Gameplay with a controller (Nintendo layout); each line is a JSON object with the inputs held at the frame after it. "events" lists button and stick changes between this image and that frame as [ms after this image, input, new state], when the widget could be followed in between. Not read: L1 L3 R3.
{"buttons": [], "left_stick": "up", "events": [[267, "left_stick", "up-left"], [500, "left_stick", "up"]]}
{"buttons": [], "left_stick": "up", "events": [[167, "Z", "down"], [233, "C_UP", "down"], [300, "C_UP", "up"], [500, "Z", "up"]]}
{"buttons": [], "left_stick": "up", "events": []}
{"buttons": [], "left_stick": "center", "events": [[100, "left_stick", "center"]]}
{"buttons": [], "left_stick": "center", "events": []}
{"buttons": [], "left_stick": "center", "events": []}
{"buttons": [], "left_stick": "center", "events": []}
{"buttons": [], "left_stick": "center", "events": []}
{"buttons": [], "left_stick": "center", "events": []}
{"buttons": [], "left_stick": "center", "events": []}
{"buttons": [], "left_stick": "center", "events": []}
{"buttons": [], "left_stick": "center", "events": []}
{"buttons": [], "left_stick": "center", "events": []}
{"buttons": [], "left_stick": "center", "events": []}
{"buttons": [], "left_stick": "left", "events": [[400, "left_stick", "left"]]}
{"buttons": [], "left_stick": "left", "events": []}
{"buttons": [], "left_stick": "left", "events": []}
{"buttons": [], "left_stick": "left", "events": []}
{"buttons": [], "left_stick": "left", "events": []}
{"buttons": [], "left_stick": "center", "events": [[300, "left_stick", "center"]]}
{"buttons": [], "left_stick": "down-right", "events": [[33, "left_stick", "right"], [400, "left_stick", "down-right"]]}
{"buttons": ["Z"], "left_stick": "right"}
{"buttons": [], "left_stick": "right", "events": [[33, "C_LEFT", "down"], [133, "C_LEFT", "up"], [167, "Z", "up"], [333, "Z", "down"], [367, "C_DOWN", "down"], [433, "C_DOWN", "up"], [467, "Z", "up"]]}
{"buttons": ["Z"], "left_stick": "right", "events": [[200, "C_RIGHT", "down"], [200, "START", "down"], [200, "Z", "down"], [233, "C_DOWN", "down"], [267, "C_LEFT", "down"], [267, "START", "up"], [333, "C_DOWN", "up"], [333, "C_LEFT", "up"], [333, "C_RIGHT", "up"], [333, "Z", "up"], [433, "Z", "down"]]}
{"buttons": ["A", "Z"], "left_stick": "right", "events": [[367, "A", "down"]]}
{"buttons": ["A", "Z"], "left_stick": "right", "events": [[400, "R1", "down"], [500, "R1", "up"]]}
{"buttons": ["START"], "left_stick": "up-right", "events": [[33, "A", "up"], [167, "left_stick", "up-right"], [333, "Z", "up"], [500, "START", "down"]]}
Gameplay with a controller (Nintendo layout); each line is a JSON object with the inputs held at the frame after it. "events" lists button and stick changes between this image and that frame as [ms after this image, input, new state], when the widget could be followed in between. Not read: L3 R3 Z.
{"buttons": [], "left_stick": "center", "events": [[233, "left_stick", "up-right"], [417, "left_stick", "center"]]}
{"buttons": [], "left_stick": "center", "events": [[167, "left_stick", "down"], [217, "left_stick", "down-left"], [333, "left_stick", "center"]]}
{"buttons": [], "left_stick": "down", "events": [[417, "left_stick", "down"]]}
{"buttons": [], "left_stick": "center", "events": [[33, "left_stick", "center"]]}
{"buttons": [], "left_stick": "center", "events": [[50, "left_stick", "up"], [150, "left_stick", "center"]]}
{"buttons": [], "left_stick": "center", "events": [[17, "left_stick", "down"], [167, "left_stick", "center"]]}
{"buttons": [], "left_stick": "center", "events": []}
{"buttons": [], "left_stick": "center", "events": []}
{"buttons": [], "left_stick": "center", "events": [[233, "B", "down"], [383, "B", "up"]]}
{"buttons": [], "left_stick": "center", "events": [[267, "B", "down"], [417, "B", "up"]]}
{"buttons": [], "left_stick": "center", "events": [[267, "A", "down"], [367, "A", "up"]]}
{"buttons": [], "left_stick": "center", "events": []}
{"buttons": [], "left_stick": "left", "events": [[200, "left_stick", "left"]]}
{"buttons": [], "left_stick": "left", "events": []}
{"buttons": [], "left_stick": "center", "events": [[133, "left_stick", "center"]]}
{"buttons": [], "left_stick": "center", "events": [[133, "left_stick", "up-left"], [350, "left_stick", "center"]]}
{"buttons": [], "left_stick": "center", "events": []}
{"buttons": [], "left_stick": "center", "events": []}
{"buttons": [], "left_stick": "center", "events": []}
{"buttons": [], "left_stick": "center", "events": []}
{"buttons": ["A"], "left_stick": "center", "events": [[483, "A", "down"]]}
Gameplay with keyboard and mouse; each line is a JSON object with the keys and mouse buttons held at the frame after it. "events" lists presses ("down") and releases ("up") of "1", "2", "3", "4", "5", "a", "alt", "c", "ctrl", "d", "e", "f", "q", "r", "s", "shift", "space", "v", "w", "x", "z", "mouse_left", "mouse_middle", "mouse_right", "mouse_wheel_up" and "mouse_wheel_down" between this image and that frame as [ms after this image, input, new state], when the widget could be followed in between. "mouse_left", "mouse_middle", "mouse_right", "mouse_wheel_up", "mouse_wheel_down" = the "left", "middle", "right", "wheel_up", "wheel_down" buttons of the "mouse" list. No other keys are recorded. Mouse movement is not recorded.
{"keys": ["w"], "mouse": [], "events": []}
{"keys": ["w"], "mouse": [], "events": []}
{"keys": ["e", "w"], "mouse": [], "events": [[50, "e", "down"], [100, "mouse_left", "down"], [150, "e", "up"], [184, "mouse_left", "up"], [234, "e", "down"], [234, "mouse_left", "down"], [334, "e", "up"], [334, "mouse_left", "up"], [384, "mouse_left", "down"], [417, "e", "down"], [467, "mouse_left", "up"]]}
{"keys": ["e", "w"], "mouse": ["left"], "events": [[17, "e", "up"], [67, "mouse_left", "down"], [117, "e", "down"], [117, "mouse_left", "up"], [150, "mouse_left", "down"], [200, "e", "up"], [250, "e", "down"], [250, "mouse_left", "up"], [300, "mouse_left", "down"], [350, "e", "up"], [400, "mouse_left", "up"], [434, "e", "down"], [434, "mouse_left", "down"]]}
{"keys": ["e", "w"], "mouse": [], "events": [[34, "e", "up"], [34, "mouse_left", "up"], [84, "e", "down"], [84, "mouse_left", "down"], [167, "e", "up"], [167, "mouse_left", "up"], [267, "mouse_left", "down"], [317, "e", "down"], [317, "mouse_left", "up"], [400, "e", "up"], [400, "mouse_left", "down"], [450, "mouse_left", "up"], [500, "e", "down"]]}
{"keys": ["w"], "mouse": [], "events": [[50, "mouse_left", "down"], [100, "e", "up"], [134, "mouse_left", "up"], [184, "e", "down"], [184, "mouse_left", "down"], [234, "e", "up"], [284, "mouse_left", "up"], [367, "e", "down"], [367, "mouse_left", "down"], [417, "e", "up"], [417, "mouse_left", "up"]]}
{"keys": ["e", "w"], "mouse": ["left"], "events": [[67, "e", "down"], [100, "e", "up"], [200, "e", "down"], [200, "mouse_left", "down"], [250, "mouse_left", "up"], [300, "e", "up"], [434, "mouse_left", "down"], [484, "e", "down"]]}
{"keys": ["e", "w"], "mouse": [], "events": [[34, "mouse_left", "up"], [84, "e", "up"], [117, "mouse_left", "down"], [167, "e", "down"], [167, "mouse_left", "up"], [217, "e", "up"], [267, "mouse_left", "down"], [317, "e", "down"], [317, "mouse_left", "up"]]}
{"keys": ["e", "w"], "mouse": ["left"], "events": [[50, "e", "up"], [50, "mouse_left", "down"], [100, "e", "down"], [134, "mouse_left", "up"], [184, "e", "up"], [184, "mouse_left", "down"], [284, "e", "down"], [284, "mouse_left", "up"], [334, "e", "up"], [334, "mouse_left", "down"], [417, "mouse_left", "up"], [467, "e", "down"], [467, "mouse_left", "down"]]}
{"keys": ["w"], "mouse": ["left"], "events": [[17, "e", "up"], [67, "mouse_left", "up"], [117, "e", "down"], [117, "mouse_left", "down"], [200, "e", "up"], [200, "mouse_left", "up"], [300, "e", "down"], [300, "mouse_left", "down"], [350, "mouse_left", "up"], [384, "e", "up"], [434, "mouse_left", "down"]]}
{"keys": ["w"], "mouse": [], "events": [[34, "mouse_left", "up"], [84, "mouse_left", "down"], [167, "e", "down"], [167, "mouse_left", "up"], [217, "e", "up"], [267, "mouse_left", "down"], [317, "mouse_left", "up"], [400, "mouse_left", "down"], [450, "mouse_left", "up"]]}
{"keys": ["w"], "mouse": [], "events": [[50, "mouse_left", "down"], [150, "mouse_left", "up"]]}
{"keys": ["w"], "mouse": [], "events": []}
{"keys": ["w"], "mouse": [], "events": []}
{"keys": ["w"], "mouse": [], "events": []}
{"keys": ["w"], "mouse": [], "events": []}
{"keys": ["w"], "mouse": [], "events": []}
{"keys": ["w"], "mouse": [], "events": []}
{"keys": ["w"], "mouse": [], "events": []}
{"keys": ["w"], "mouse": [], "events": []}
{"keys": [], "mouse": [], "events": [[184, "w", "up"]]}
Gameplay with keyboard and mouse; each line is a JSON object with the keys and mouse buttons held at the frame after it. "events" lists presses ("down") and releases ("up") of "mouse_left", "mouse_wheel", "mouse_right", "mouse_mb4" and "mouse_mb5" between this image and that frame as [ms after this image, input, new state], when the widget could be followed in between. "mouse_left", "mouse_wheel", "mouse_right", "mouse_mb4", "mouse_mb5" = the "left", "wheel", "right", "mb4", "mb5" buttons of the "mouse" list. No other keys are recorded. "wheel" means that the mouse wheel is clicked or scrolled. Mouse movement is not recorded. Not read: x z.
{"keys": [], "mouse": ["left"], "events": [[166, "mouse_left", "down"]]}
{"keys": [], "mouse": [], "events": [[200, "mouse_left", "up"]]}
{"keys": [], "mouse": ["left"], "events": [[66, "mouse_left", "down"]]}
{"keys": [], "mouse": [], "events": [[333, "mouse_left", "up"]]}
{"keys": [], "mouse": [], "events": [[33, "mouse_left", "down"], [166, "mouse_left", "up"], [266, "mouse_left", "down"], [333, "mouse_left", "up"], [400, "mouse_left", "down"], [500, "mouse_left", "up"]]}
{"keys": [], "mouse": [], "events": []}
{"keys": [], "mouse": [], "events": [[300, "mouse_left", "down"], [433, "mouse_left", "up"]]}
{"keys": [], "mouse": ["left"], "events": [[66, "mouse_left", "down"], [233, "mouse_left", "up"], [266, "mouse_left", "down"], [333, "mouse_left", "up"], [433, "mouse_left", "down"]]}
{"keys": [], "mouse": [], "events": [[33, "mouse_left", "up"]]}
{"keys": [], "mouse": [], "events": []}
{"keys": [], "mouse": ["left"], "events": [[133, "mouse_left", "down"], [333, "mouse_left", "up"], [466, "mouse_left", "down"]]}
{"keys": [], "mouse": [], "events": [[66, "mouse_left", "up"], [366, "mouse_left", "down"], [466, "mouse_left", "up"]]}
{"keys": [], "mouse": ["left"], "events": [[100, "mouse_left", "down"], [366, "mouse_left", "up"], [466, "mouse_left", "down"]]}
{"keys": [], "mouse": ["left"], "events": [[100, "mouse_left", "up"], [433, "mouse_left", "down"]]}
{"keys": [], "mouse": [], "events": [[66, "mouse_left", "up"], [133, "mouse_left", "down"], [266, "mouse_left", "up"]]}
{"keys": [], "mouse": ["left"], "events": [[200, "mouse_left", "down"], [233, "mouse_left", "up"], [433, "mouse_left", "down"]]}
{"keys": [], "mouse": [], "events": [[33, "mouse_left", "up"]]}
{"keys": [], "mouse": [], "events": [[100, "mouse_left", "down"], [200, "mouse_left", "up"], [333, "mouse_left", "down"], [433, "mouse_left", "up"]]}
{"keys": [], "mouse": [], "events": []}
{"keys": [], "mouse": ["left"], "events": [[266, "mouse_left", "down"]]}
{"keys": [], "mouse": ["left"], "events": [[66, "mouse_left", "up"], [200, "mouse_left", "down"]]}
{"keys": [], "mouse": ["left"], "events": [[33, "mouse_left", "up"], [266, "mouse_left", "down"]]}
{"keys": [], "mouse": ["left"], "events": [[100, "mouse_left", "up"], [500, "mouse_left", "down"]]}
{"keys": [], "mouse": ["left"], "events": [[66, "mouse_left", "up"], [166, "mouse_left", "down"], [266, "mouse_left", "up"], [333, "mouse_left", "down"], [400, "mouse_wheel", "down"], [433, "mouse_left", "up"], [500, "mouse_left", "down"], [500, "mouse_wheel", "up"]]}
+++
— WORK TO COMPLETE —
With the string "layout" as the key, filter the data above and show the lines that match.

— COMPLETED TASK —
Gameplay with a controller (Nintendo layout); each line is a JSON object with the inputs held at the frame after it. "events" lists button and stick changes between this image and that frame as [ms after this image, input, new state], when the widget could be followed in between. Not read: L1 L3 R3.
Gameplay with a controller (Nintendo layout); each line is a JSON object with the inputs held at the frame after it. "events" lists button and stick changes between this image and that frame as [ms after this image, input, new state], when the widget could be followed in between. Not read: L3 R3 Z.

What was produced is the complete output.